Monday, October 23, 2017

The Selfish Goal

A powerful novel needs a main character with an important goal he must achieve by the end of the novel. At all costs, the main character must achieve that goal or fail utterly with devastating cost to him and those around him.

A recent novel I tried to read reminded me of when that goal won't work.

Here's the premise. The heroine is the standard urban fantasy woman-- incredible supernatural abilities, snappy leather outfit and dialogue, sharp weapons, and a supernatural boyfriend. So far, so good.

Even better, she is the prophesied warrior who can stop the supernatural baddies before they can start the Apocalypse by opening the gates to Hell.

The Big Bad holds her innocent kid sister hostage, and the ransom is the keys to open all of Hell's gates to Earth.

She must decide whether to save her kid sister by helping the demons of Hell wipe out human life or lose her sister and save everyone else.

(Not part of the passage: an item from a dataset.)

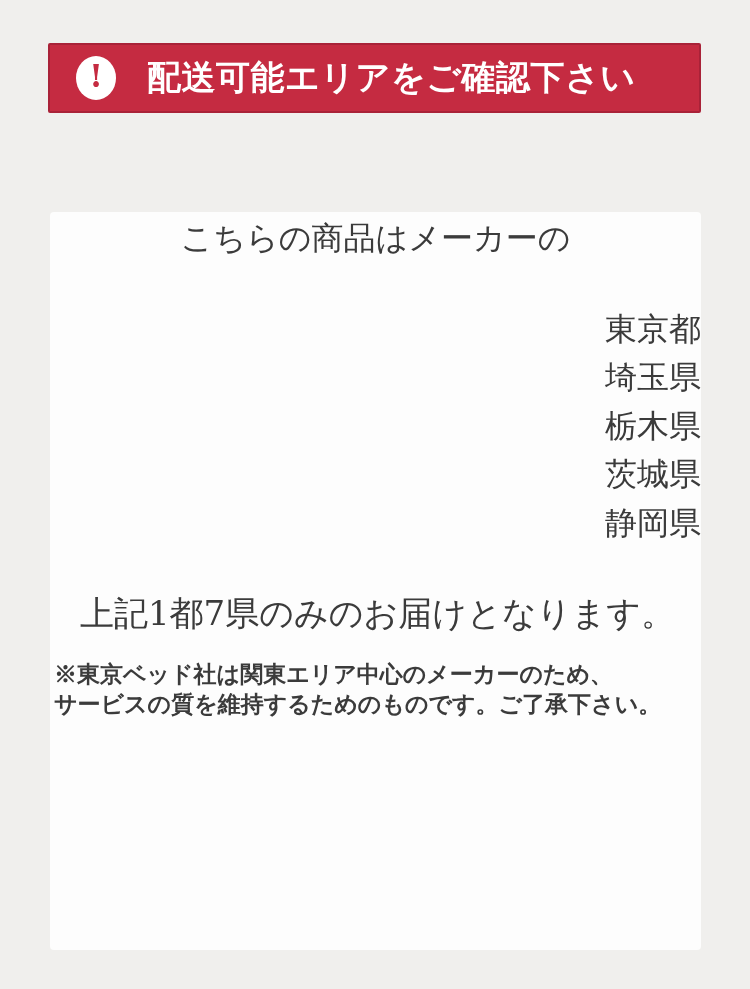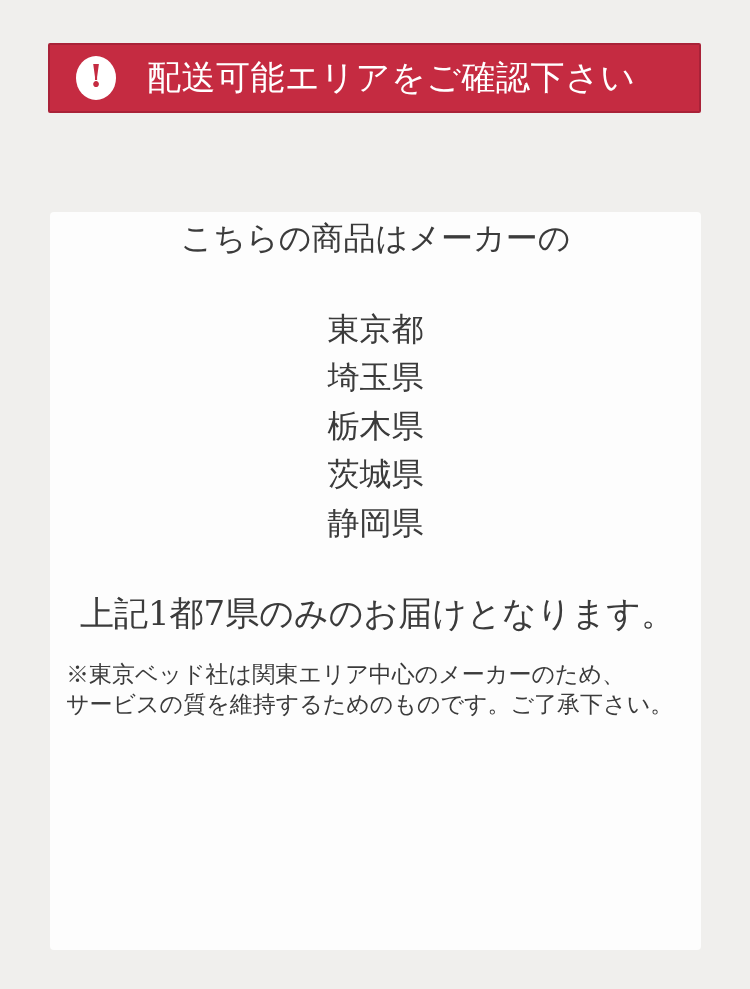"配送可能エリアをご確認下さい" .banner-title { font-weight: 400 -> 700 }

A no-brainer, right? She'd choose to save humanity.

Instead, she chooses to help the demons end life on Earth with the very faint possibility she may be able to stop them.

At this point in the novel, I said some rude things about the stupidity and selfishness of the heroine and stopped reading because this wasn't a heroine I could root for.

When you are thinking about your main character's goal for the novel, remember that it must be a goal the reader can root for. Saving a sibling is a good thing but saving a sibling at the cost of everyone else's life is a bad thing.

A hero's goal is selfless, not selfish.